Looking out of my window, enjoying a beer and maybe a cheeky cigarette (don’t tell mum). I can’t help but think about the fact that I’m over 30, divorced and destined for a life filled with searching and learning as opposed to continuity and certainty.
At my age I should be eating organic food, doing yoga and planning a future, but I’m not. I want to take care of myself and be wise about my life choices, but for some reason it’s just not as interesting as seeing what happens if I don’t focus on all the things I’m “supposed” to.
I guess I’ve realized that we are all just here, just for this time, so we should enjoy every moment of it. I’m not sure exactly why I’m here yet, but I am sure I don’t want to spend time worrying about a future that may or may not happen. I love creating and experiencing, I want to leave behind something that is beyond myself. I say this on a blog that’s all about me, which is ironic to say the least.
Listening to people speak about the atrocities that take place all over the world, to families, children, particularly in Palestine right now. And to those who are in the LGBT community, in countries where they are being persecuted for it, makes me feel small. Makes my problems insignificant and muffles the hype of London.
But what can we do about it? Can we really help those suffering in this world? Can we really make change? I suppose in my little way that’s what I’m trying to do with the documentary I’ve made. Because deep down I know that just helping one person is enough. If one person just helped one other person, maybe this world would be a different place.
I can’t help notice that when I focus on creating something to help others, I’m truly happy and everything flows so easily. It’s when I get distracted by success, that’s when I fall by the wayside. Why is ensuring our own personal success so seductive?
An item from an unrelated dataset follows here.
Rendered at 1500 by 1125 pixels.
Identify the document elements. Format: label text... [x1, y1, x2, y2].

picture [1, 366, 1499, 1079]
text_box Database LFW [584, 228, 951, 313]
At times it can feel like the most important thing, but I’m recognising each day how trivial it is.
Sometimes a person will pop up and make me question my decisions and motives. On reflection maybe I should take better care of myself (*puts down beer and cigarette*), I am fortunate to have a healthy body. Today I’m just grateful to be living in a country that affords me the rights every human should have, I’ll leave figuring everything else out to tomorrow.